The problem with that is that it takes 20 minutes per CP, and the powers that be are complaining that it takes too long. They’d like something more parallel.

So I’ve been thinking of retrieving the MAC addresses of each CP before I upgrade. Then I do them all in parallel, and use the MAC address afterwards to figure out which one is which. I understand that I can use “arp -a” to retrieve the MAC addresses. I’m wondering if there is something I can do to DHCP to give out the correct 192.168.30.1xx address to the right machine, or whether I should have DHCP hand out addresses in some other range, and then use “arp -a” again to find which machine has which address and fix them one at a time?

Damn you, Linode

For the second weekend in a row, my linode node has died.
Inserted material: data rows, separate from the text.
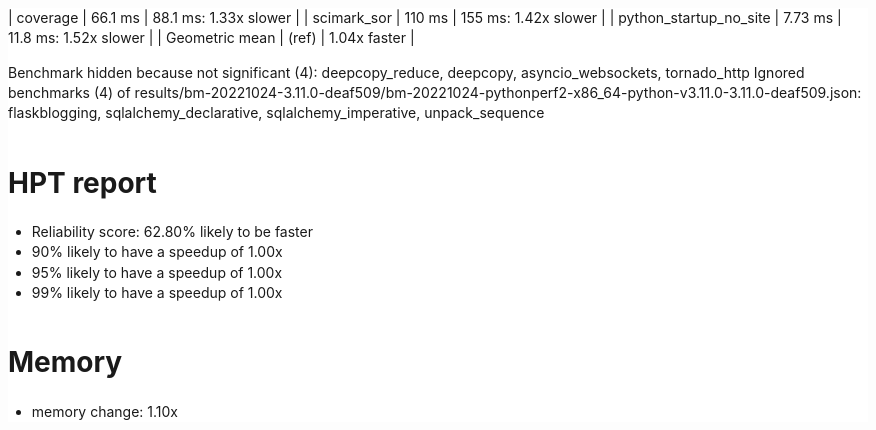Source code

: | coverage                   | 66.1 ms                                                      | 88.1 ms: 1.33x slower                                                 |
| scimark_sor                | 110 ms                                                       | 155 ms: 1.42x slower                                                  |
| python_startup_no_site     | 7.73 ms                                                      | 11.8 ms: 1.52x slower                                                 |
| Geometric mean             | (ref)                                                        | 1.04x faster                                                          |

Benchmark hidden because not significant (4): deepcopy_reduce, deepcopy, asyncio_websockets, tornado_http
Ignored benchmarks (4) of results/bm-20221024-3.11.0-deaf509/bm-20221024-pythonperf2-x86_64-python-v3.11.0-3.11.0-deaf509.json: flaskblogging, sqlalchemy_declarative, sqlalchemy_imperative, unpack_sequence

# HPT report

- Reliability score: 62.80% likely to be faster
- 90% likely to have a speedup of 1.00x
- 95% likely to have a speedup of 1.00x
- 99% likely to have a speedup of 1.00x

# Memory
- memory change: 1.10x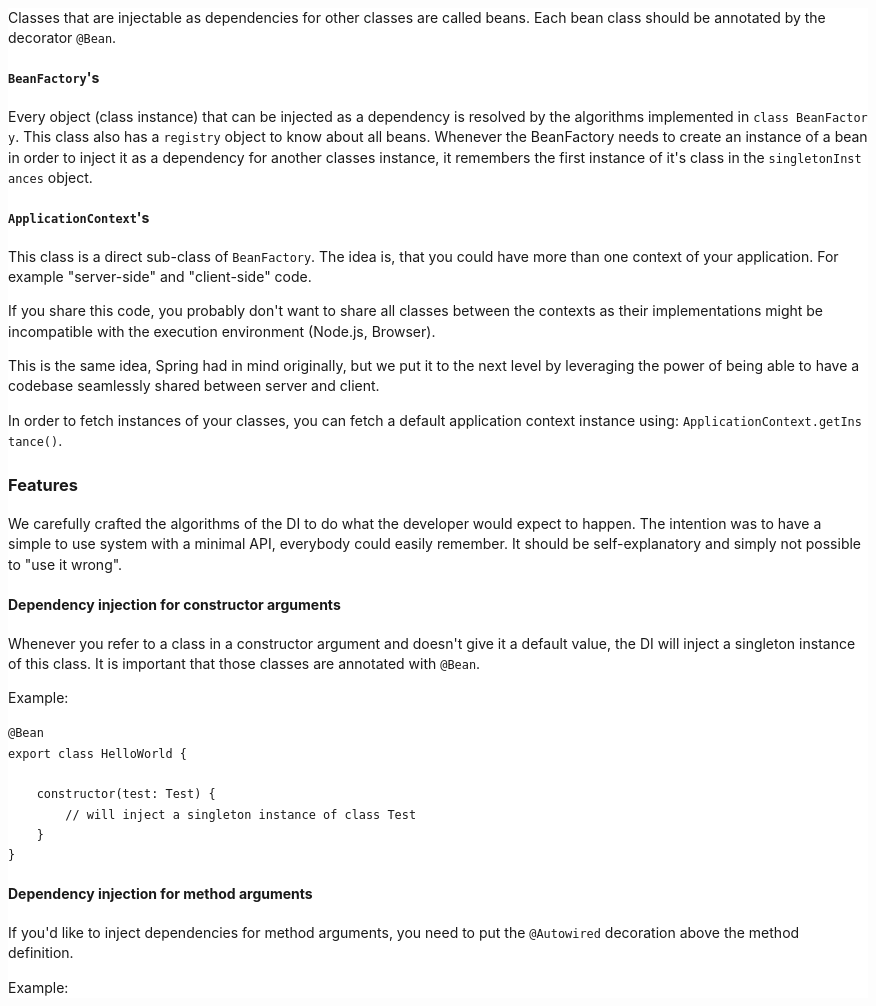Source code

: Classes that are injectable as dependencies for other classes are called beans.
Each bean class should be annotated by the decorator `@Bean`.

#### `BeanFactory`'s

Every object (class instance) that can be injected as a dependency is resolved by the
algorithms implemented in `class BeanFactory`. This class also has a `registry` object to know
about all beans. Whenever the BeanFactory needs to create an instance of a bean
in order to inject it as a dependency for another classes instance, it remembers the
first instance of it's class in the `singletonInstances` object.

#### `ApplicationContext`'s

This class is a direct sub-class of `BeanFactory`. The idea is, that you could have more
than one context of your application. For example "server-side" and "client-side" code.

If you share this code, you probably don't want to share all classes between the contexts 
as their implementations might be incompatible with the execution environment (Node.js, Browser).

This is the same idea, Spring had in mind originally, but we put it to the next level by
leveraging the power of being able to have a codebase seamlessly shared between server and client.

In order to fetch instances of your classes, you can fetch a default application context instance using:
`ApplicationContext.getInstance()`.

### Features

We carefully crafted the algorithms of the DI to do what the developer would expect to happen.
The intention was to have a simple to use system with a minimal API, everybody could easily remember.
It should be self-explanatory and simply not possible to "use it wrong".

#### Dependency injection for constructor arguments

Whenever you refer to a class in a constructor argument and doesn't give it a default value, 
the DI will inject a singleton instance of this class. It is important that those classes are 
annotated with `@Bean`.

Example:

    @Bean
    export class HelloWorld {
    
        constructor(test: Test) {
            // will inject a singleton instance of class Test
        }
    }

#### Dependency injection for method arguments

If you'd like to inject dependencies for method arguments, you need to put the `@Autowired` decoration
above the method definition. 

Example:
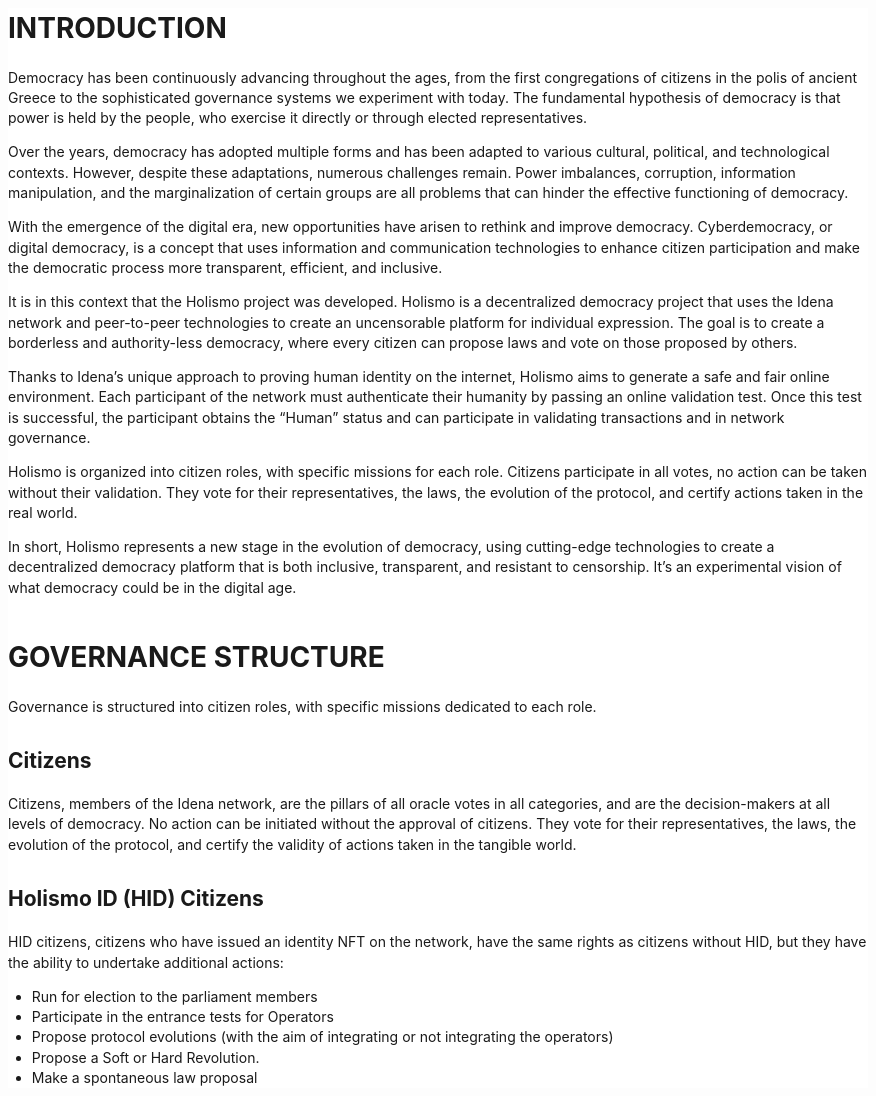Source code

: # INTRODUCTION
Democracy has been continuously advancing throughout the ages, from the first congregations of citizens in the polis of ancient Greece to the sophisticated governance systems we experiment with today. The fundamental hypothesis of democracy is that power is held by the people, who exercise it directly or through elected representatives.

Over the years, democracy has adopted multiple forms and has been adapted to various cultural, political, and technological contexts. However, despite these adaptations, numerous challenges remain. Power imbalances, corruption, information manipulation, and the marginalization of certain groups are all problems that can hinder the effective functioning of democracy.

With the emergence of the digital era, new opportunities have arisen to rethink and improve democracy. Cyberdemocracy, or digital democracy, is a concept that uses information and communication technologies to enhance citizen participation and make the democratic process more transparent, efficient, and inclusive.

It is in this context that the Holismo project was developed. Holismo is a decentralized democracy project that uses the Idena network and peer-to-peer technologies to create an uncensorable platform for individual expression. The goal is to create a borderless and authority-less democracy, where every citizen can propose laws and vote on those proposed by others.

Thanks to Idena’s unique approach to proving human identity on the internet, Holismo aims to generate a safe and fair online environment. Each participant of the network must authenticate their humanity by passing an online validation test. Once this test is successful, the participant obtains the “Human” status and can participate in validating transactions and in network governance.

Holismo is organized into citizen roles, with specific missions for each role. Citizens participate in all votes, no action can be taken without their validation. They vote for their representatives, the laws, the evolution of the protocol, and certify actions taken in the real world.

In short, Holismo represents a new stage in the evolution of democracy, using cutting-edge technologies to create a decentralized democracy platform that is both inclusive, transparent, and resistant to censorship. It’s an experimental vision of what democracy could be in the digital age.

# GOVERNANCE STRUCTURE
Governance is structured into citizen roles, with specific missions dedicated to each role.

## Citizens
Citizens, members of the Idena network, are the pillars of all oracle votes in all categories, and are the decision-makers at all levels of democracy. No action can be initiated without the approval of citizens. They vote for their representatives, the laws, the evolution of the protocol, and certify the validity of actions taken in the tangible world.

## Holismo ID (HID) Citizens
HID citizens, citizens who have issued an identity NFT on the network, have the same rights as citizens without HID, but they have the ability to undertake additional actions:

- Run for election to the parliament members
- Participate in the entrance tests for Operators
- Propose protocol evolutions (with the aim of integrating or not integrating the operators)
- Propose a Soft or Hard Revolution.
- Make a spontaneous law proposal
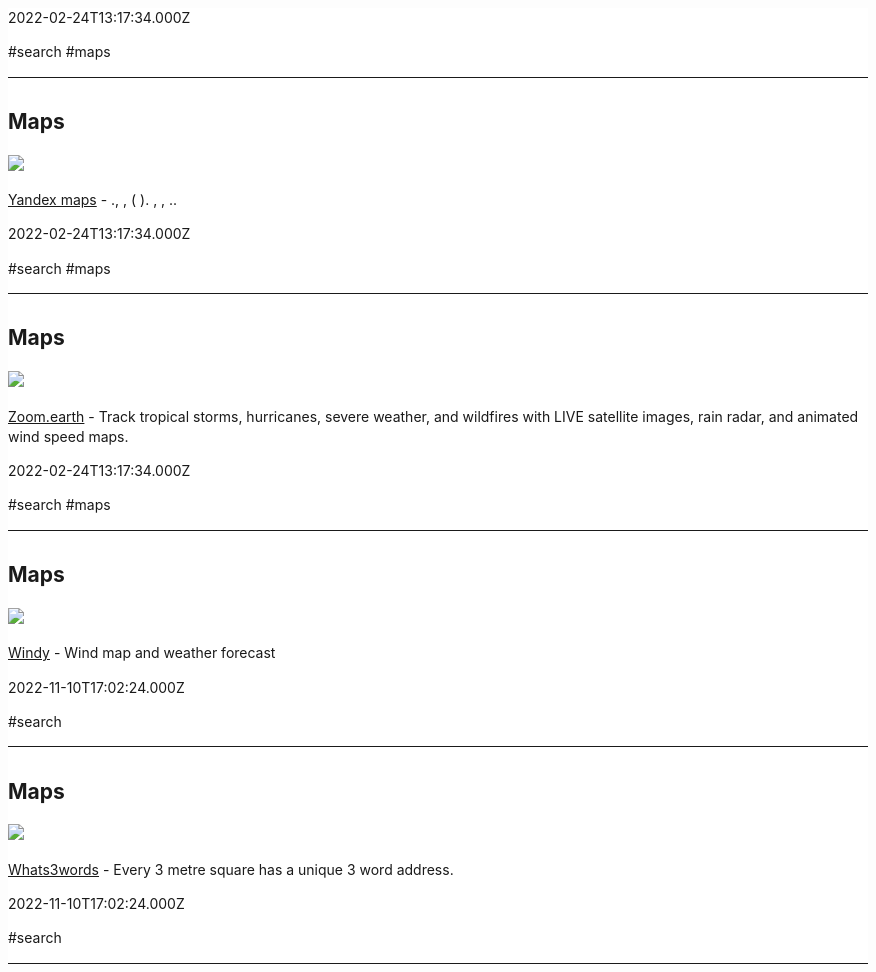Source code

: 2022-02-24T13:17:34.000Z

#search #maps

---

## Maps

![](https://yastatic.net/s3/home-static/_/90/9034470dfcb0bea0db29a281007b8a38.png)

[Yandex maps](https://n.maps.yandex.ru) - .,  ,            (  ). ,    ,   ..

2022-02-24T13:17:34.000Z

#search #maps

---

## Maps

![](https://zoom.earth/assets/images/icon-400.8.jpg)

[Zoom.earth](https://zoom.earth) - Track tropical storms, hurricanes, severe weather, and wildfires with LIVE satellite images, rain radar, and animated wind speed maps.

2022-02-24T13:17:34.000Z

#search #maps

---

## Maps

![](https://www.windy.com/img/socialshare3.jpg)

[Windy](https://www.windy.com/-Webcams/webcams) - Wind map and weather forecast

2022-11-10T17:02:24.000Z

#search

---

## Maps

![](https://w3w.co/map/map-default.png)

[Whats3words](https://what3words.com/clip.apples.leap?redirect=true) - Every 3 metre square has a unique 3 word address.

2022-11-10T17:02:24.000Z

#search

---
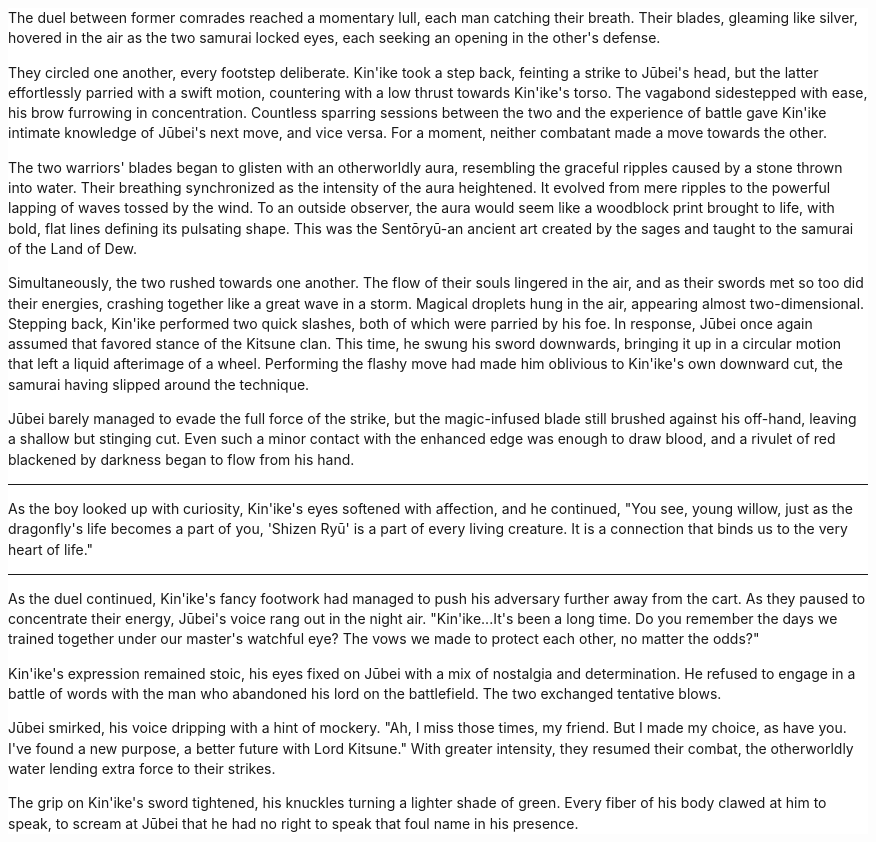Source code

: The duel between former comrades reached a momentary lull, each man catching their breath. Their blades, gleaming like silver, hovered in the air as the two samurai locked eyes, each seeking an opening in the other's defense. 

They circled one another, every footstep deliberate. Kin'ike took a step back, feinting a strike to Jūbei's head, but the latter effortlessly parried with a swift motion, countering with a low thrust towards Kin'ike's torso. The vagabond sidestepped with ease, his brow furrowing in concentration. Countless sparring sessions between the two and the experience of battle gave Kin'ike intimate knowledge of Jūbei's next move, and vice versa. For a moment, neither combatant made a move towards the other.

The two warriors' blades began to glisten with an otherworldly aura, resembling the graceful ripples caused by a stone thrown into water. Their breathing synchronized as the intensity of the aura heightened. It evolved from mere ripples to the powerful lapping of waves tossed by the wind. To an outside observer, the aura would seem like a woodblock print brought to life, with bold, flat lines defining its pulsating shape. This was the Sentōryū-an ancient art created by the sages and taught to the samurai of the Land of Dew.

Simultaneously, the two rushed towards one another. The flow of their souls lingered in the air, and as their swords met so too did their energies, crashing together like a great wave in a storm. Magical droplets hung in the air, appearing almost two-dimensional. Stepping back, Kin'ike performed two quick slashes, both of which were parried by his foe. In response, Jūbei once again assumed that favored stance of the Kitsune clan. This time, he swung his sword downwards, bringing it up in a circular motion that left a liquid afterimage of a wheel. Performing the flashy move had made him oblivious to Kin'ike's own downward cut, the samurai having slipped around the technique.


Jūbei barely managed to evade the full force of the strike, but the magic-infused blade still brushed against his off-hand, leaving a shallow but stinging cut. Even such a minor contact with the enhanced edge was enough to draw blood, and a rivulet of red blackened by darkness began to flow from his hand. 

***

As the boy looked up with curiosity, Kin'ike's eyes softened with affection, and he continued, "You see, young willow, just as the dragonfly's life becomes a part of you, 'Shizen Ryū' is a part of every living creature. It is a connection that binds us to the very heart of life."

***

As the duel continued, Kin'ike's fancy footwork had managed to push his adversary further away from the cart. As they paused to concentrate their energy, Jūbei's voice rang out in the night air. "Kin'ike...It's been a long time. Do you remember the days we trained together under our master's watchful eye? The vows we made to protect each other, no matter the odds?"

Kin'ike's expression remained stoic, his eyes fixed on Jūbei with a mix of nostalgia and determination. He refused to engage in a battle of words with the man who abandoned his lord on the battlefield. The two exchanged tentative blows.

Jūbei smirked, his voice dripping with a hint of mockery. "Ah, I miss those times, my friend. But I made my choice, as have you. I've found a new purpose, a better future with Lord Kitsune." With greater intensity, they resumed their combat, the otherworldly water lending extra force to their strikes.

The grip on Kin'ike's sword tightened, his knuckles turning a lighter shade of green. Every fiber of his body clawed at him to speak, to scream at Jūbei that he had no right to speak that foul name in his presence. 
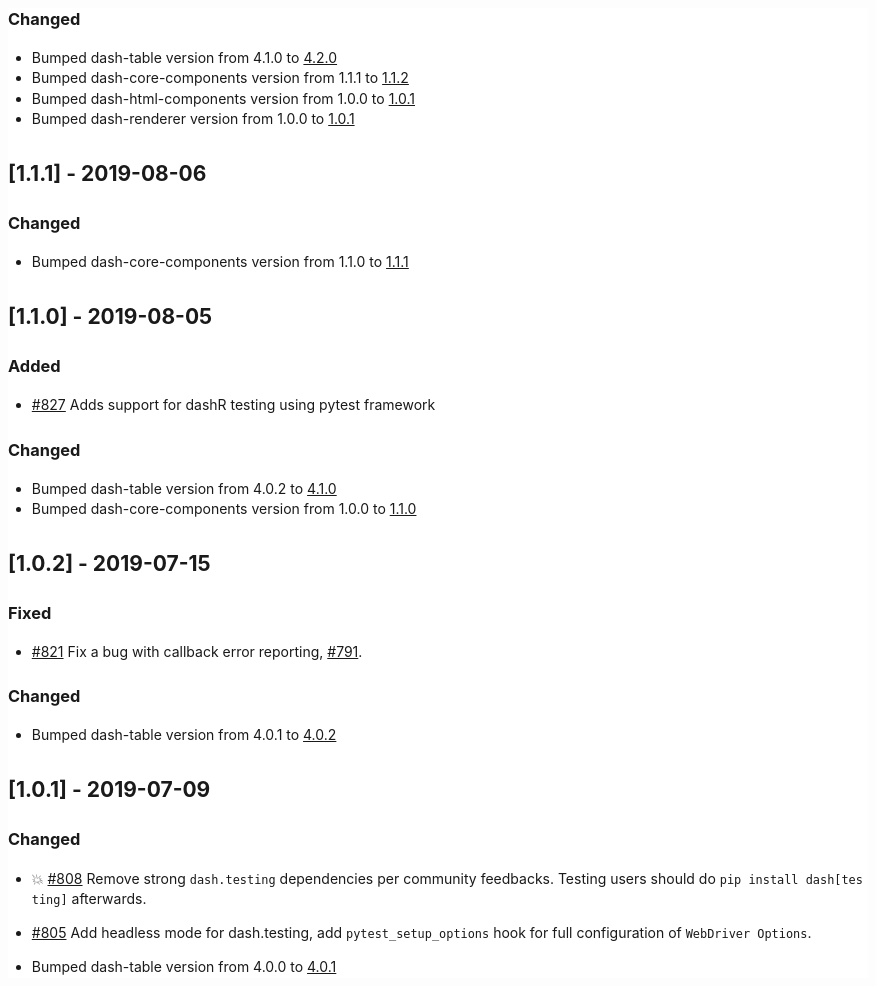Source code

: ### Changed
- Bumped dash-table version from 4.1.0 to [4.2.0](https://github.com/plotly/dash-table/blob/master/CHANGELOG.md#420---2019-08-27)
- Bumped dash-core-components version from 1.1.1 to [1.1.2](https://github.com/plotly/dash-core-components/blob/master/CHANGELOG.md#112---2019-08-27)
- Bumped dash-html-components version from 1.0.0 to [1.0.1](https://github.com/plotly/dash-html-components/blob/master/CHANGELOG.md#101---2019-08-27)
- Bumped dash-renderer version from 1.0.0 to [1.0.1](https://github.com/plotly/dash/blob/dev/dash-renderer/CHANGELOG.md#101---2019-08-27)

## [1.1.1] - 2019-08-06
### Changed
- Bumped dash-core-components version from 1.1.0 to [1.1.1](https://github.com/plotly/dash-core-components/blob/master/CHANGELOG.md#111---2019-08-06)

## [1.1.0] - 2019-08-05
### Added
- [#827](https://github.com/plotly/dash/pull/827) Adds support for dashR testing using pytest framework

### Changed
- Bumped dash-table version from 4.0.2 to [4.1.0](https://github.com/plotly/dash-table/blob/master/CHANGELOG.md#410---2019-08-05)
- Bumped dash-core-components version from 1.0.0 to [1.1.0](https://github.com/plotly/dash-core-components/blob/master/CHANGELOG.md#110---2019-08-05)

## [1.0.2] - 2019-07-15
### Fixed
- [#821](https://github.com/plotly/dash/pull/821) Fix a bug with callback error reporting, [#791](https://github.com/plotly/dash/issues/791).

### Changed
- Bumped dash-table version from 4.0.1 to [4.0.2](https://github.com/plotly/dash-table/blob/master/CHANGELOG.md#402---2019-07-15)

## [1.0.1] - 2019-07-09
### Changed
- 💥 [#808](https://github.com/plotly/dash/pull/808) Remove strong `dash.testing` dependencies per community feedbacks.
Testing users should do `pip install dash[testing]` afterwards.

- [#805](https://github.com/plotly/dash/pull/805) Add headless mode for dash.testing, add `pytest_setup_options` hook for full configuration of `WebDriver Options`.

- Bumped dash-table version from 4.0.0 to [4.0.1](https://github.com/plotly/dash-table/blob/master/CHANGELOG.md#401---2019-07-09)
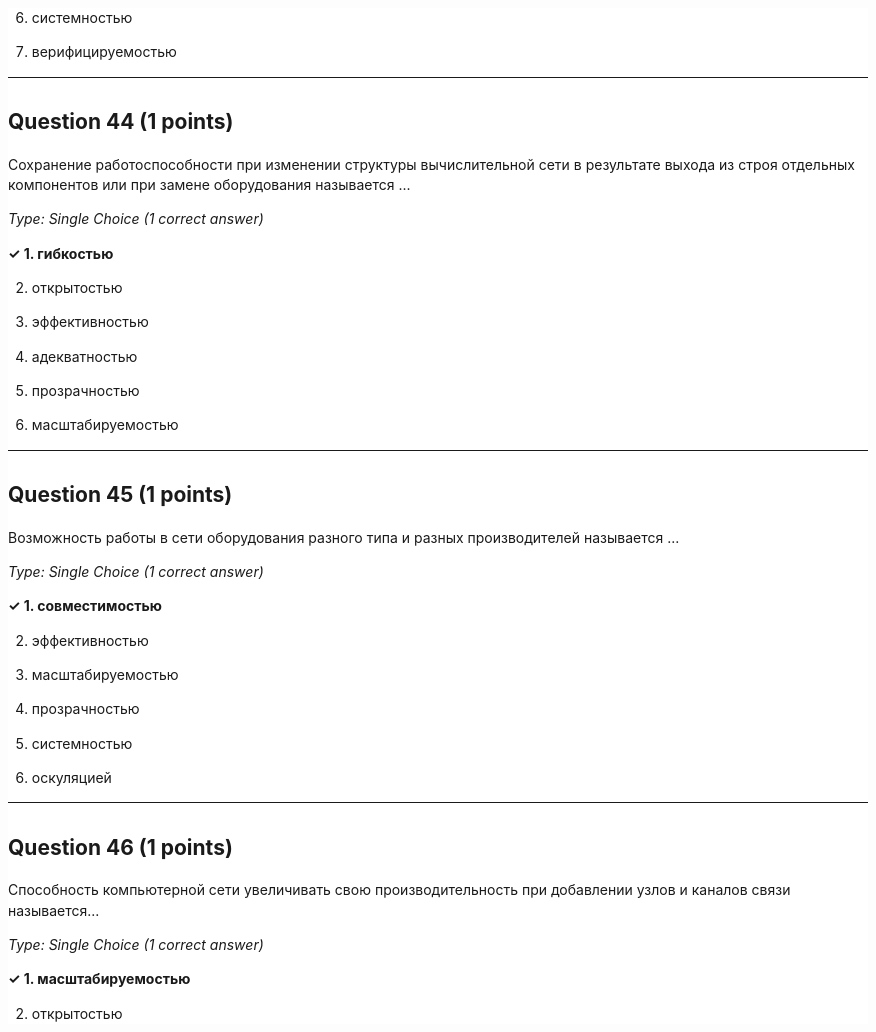    6. системностью

   7. верифицируемостью

---

## Question 44 (1 points)

Сохранение работоспособности при изменении структуры вычислительной сети в результате выхода из строя 
отдельных компонентов или при замене оборудования называется ...

*Type: Single Choice (1 correct answer)*

**✓ 1. гибкостью**

   2. открытостью

   3. эффективностью

   4. адекватностью

   5. прозрачностью

   6. масштабируемостью

---

## Question 45 (1 points)

Возможность работы в сети оборудования разного типа и разных производителей называется ...

*Type: Single Choice (1 correct answer)*

**✓ 1. совместимостью**

   2. эффективностью

   3. масштабируемостью

   4. прозрачностью

   5. системностью

   6. оскуляцией

---

## Question 46 (1 points)

Способность компьютерной сети увеличивать свою производительность при добавлении узлов и каналов связи 
называется...

*Type: Single Choice (1 correct answer)*

**✓ 1. масштабируемостью**

   2. открытостью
This time, the linode.com web site is down as well. From what I can glean from the linode IRC channel (which isn’t on linode), about half of their servers are dead to the world.

For me, that means no outgoing email, no mailing lists, and of course my hosted web sites including navaid.com are all down. This sucks.

Last week’s outage was caused because some clueless tech at ThePlanet, which is the colo where their servers live, moved some power connections around (after being explicity told not to touch anything) and overloaded a power supply. That took several hours to resolve.

Update
It’s up again, after only 6 hours. Geez, this sucks.

Getting spammed in earnest now

After I moved my blog from MoveableType to WordPress, it seemed that the comment spammers couldn’t find my new blog. For a while there, it even seemed that referrer spam had dropped down to nearly nothing. But they’re back, with a vengeance. They’re still trying to spam my old blog which doesn’t exist anymore, and Maddy’s blog which doesn’t accept comments any more, but now they’re spamming my blog. Or attempting to, anyway. SpamKarma is catching them all, but right now it’s catching 20-30 comment spams a day.

It’s a frustrating waste of my time and resources. I don’t pay for disk space and network bandwidth so that these vandals can use it up.